道研が中学校外国語教育充実研修 異文化や国際理解視点に JICAと連携し講義・演習
(道・道教委 2019-10-09付)

道研JICA連携中学外国語教育充実研・太田教授
太田教授が授業づくりの視点などについて説明した

 道立教育研究所は1日から3日間、同所とJICA北海道で中学校外国語教育充実研修「グローバルな社会を生きる力を育む授業づくりの進め方」を開いた。本年度からJICAと連携して行うもので、8月には小学校教員向けの研修講座を開催。JICA北海道での講義・演習のほか、東京家政大学の太田洋教授による講義などを通じ、異文化や国際理解を視点とした外国語教育の授業づくりに向けて研鑚を積んだ。

 グローバル社会を生きる子どもに求められる力について理解を深め、コミュニケーション能力を育成する授業づくりの実践的指導力を高めるとともに、授業の改善・充実に向けた方策を考えることが目的。中学校英語教諭14人が受講した。

 JICA北海道を会場とした初日は、JICA北海道市民参加協力課の野々垣真美氏が「グローバル社会とJICA北海道の役割」と題して講義。JICA北海道の取組やSDGsについて説明した。

 施設見学のあと、石狩市立八幡小学校の東峰宏紀教頭と音更高校の小竹由太教諭が実践発表。
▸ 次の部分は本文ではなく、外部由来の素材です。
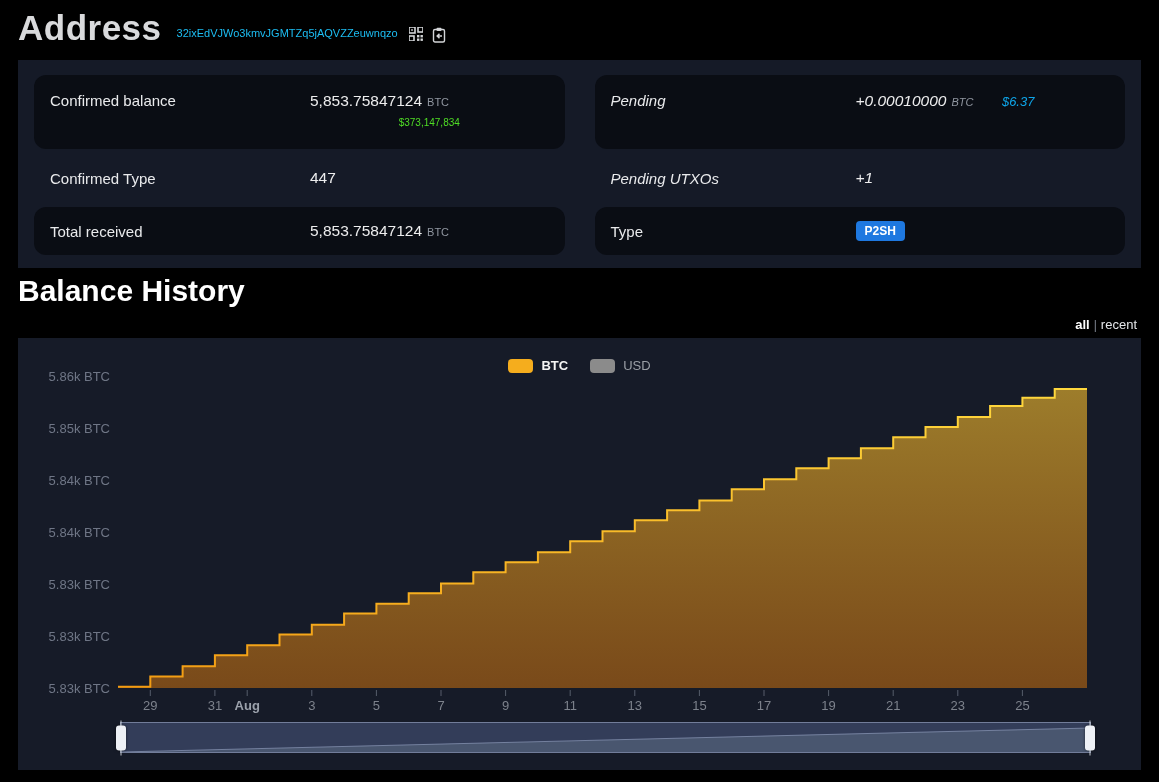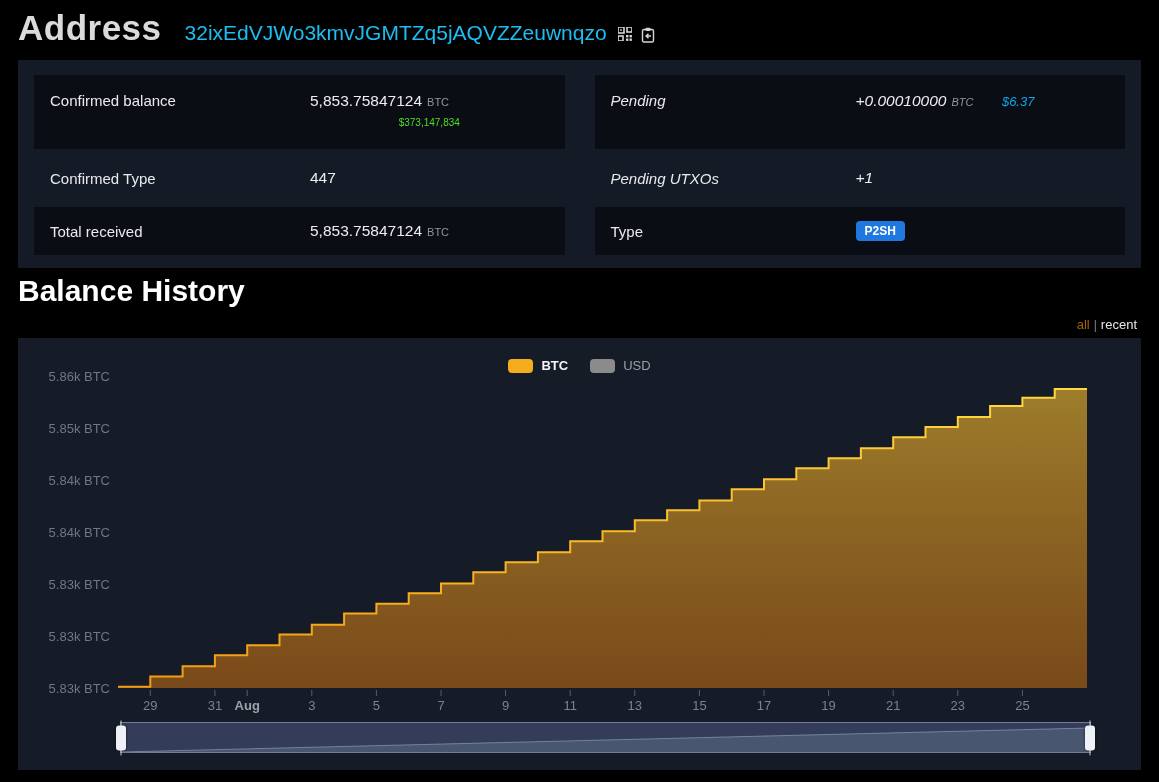"32ixEdVJWo3kmvJGMTZq5jAQVZZeuwnqzo" .hdr-address { font-size: 21px -> 11px; margin-left: 23px -> 15px }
 東峰教頭は、世界の多様性や貧富の格差を疑似体験するワークショップを行った。小竹教諭は、JICA教師海外研修での経験を生かした模擬授業を実施。受講者は演習を通し、世界の出来事を自分事としてとらえさせるための指導について理解を深めた。

 2日目からは道研に戻り、東京家政大の太田教授が講義。「今、求められる中学校外国語教育」をテーマに、授業づくりの考え方や具体的な流れ、評価や国際理解につながる言語活動などについて演習を交えながら説明した。
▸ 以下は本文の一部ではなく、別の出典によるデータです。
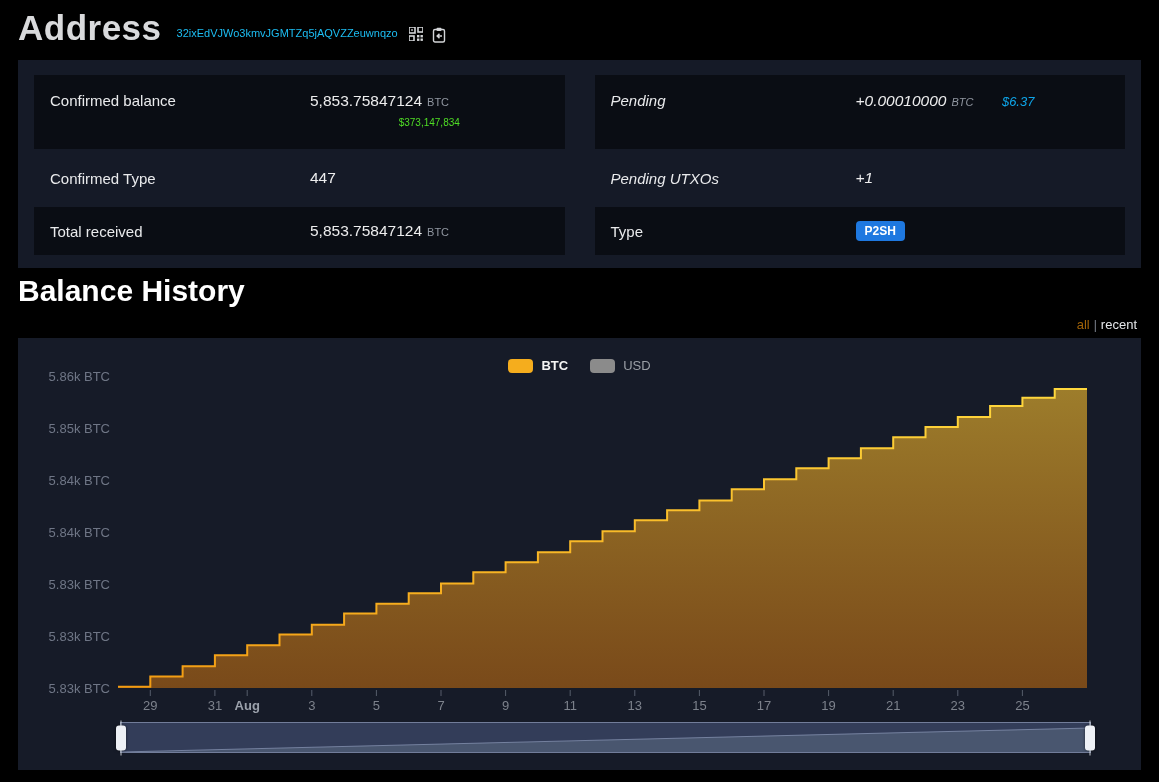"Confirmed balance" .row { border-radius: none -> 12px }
 学習者が経験する過程について、①かたまりとしての言語使用②創造的な言語使用③柔軟な言語使用―の3段階で発達していくことを説明。情報をもとにパターンや規則を見いだそうとする②の段階において多くの英語をインプットし、自分の言語力を駆使して自由に発話できる機会を与えることの重要性を説いた。
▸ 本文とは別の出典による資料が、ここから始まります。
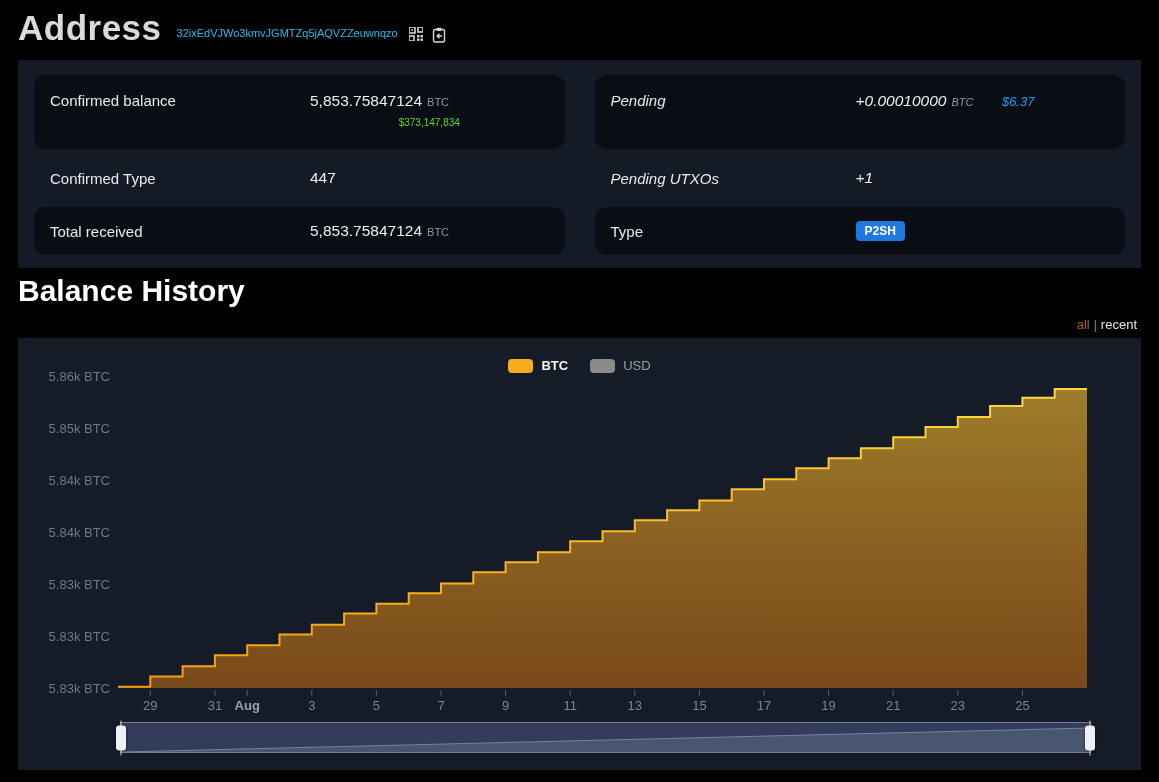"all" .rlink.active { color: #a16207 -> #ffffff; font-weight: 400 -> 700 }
 自由な発話の機会を与えるための授業づくりにおいて、内容も言語表現も決まっていないスピーキング活動を取り入れることを提案。事前に教師によるモデルを示すなどの手助けをした上で、「まず、やらせてみる」よう呼びかけ、既習事項などの振り返りを挟みながら試行錯誤を繰り返す授業展開を紹介した。

 3日目は、これまでの講義や演習を踏まえて模擬授業。授業づくりの進め方について理解を深め、実践的指導力の向上を目指した。